One problem with state intervention in medical care is that people are really troubled by the idea of the government deciding who lives and who dies.

This is a strawman argument and ignores that somebody could pay for the treatment themselves, or have purchased private insurance that will cover it. Do you really think that Medicare will be able to continue to pay for all care regardless of cost? Do you think that the US will get rid of Medicare?

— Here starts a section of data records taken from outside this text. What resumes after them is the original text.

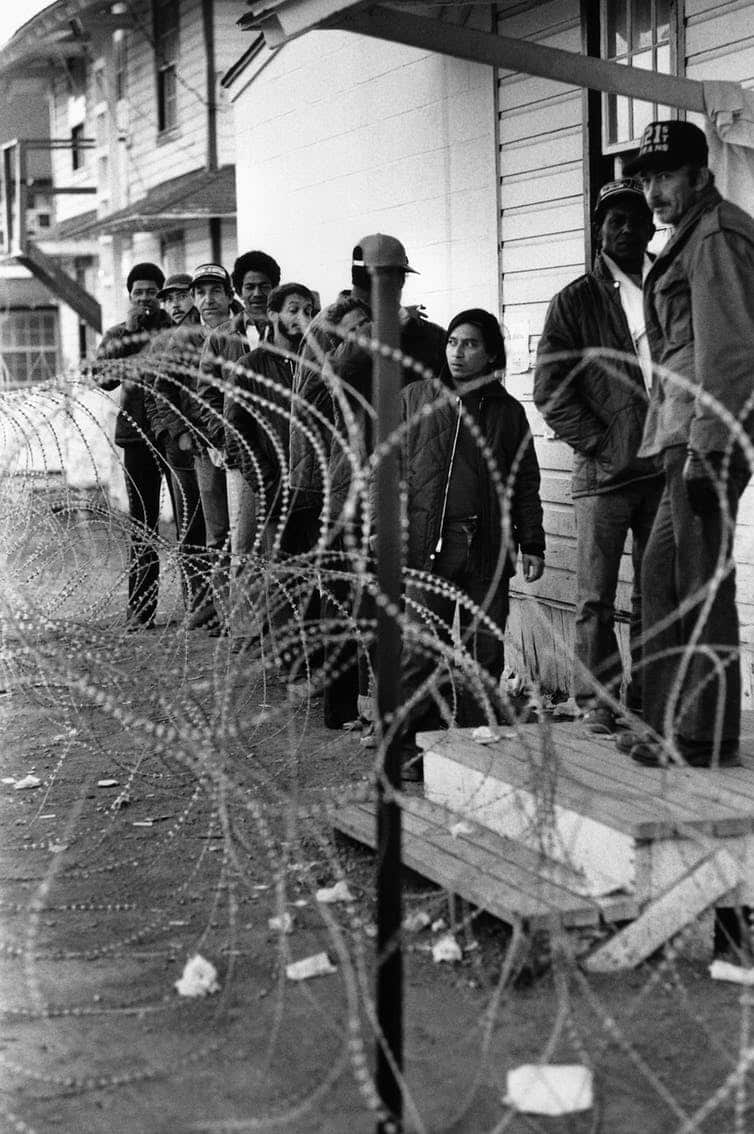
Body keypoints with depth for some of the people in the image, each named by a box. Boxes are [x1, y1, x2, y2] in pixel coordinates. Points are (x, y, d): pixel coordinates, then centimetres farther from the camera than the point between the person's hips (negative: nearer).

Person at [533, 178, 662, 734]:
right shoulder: (575, 302, 3)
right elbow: (550, 391, 0)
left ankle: (647, 699, 15)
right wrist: (601, 443, -8)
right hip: (603, 474, -2)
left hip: (665, 469, 3)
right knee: (597, 599, -1)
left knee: (656, 595, 6)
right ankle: (598, 701, 7)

Posted by: Byrk at May 15, 2009 12:21:46 PM

The UK has been doing (or trying to do) something similar for while now:
http://www.nice.org.uk/index.jsp

Posted by: Nigel at May 15, 2009 12:23:52 PM

Assuming doctors make decisions about what to recommend based on scientific studies, simply doing the studies and publishing them should have some positive effect on costs. There are costs to procedures other than money (inconvenience, risk of complications, and so on) so people would be less likely to try them if they've been shown to be ineffective.

Posted by: Brian Slesinsky at May 15, 2009 12:28:12 PM

John Thacker: "For a life-threatening illness, John Dewey? ... Perhaps people will decide against, say, hip replacements for that reason, but for cancer treatments? I don't think it's all that unlikely that people will say, "If it's got a 5% chance, let's try it."

I agree with you, Mr. Thacker. But I also believe that the overwhelming majority of surgical procedures are not directed at life-threatening illnesses or injuries. That's based on observations of my wife, a 31 year veteran of the operating room.

I'll amend my original statement:

"if a patient faced with a non-life-threatening illness or injury learns that a procedure is effective only 5% or 10% of the time, the patient is unlikely to take the risks and accept the life disruptions which accompany the surgery."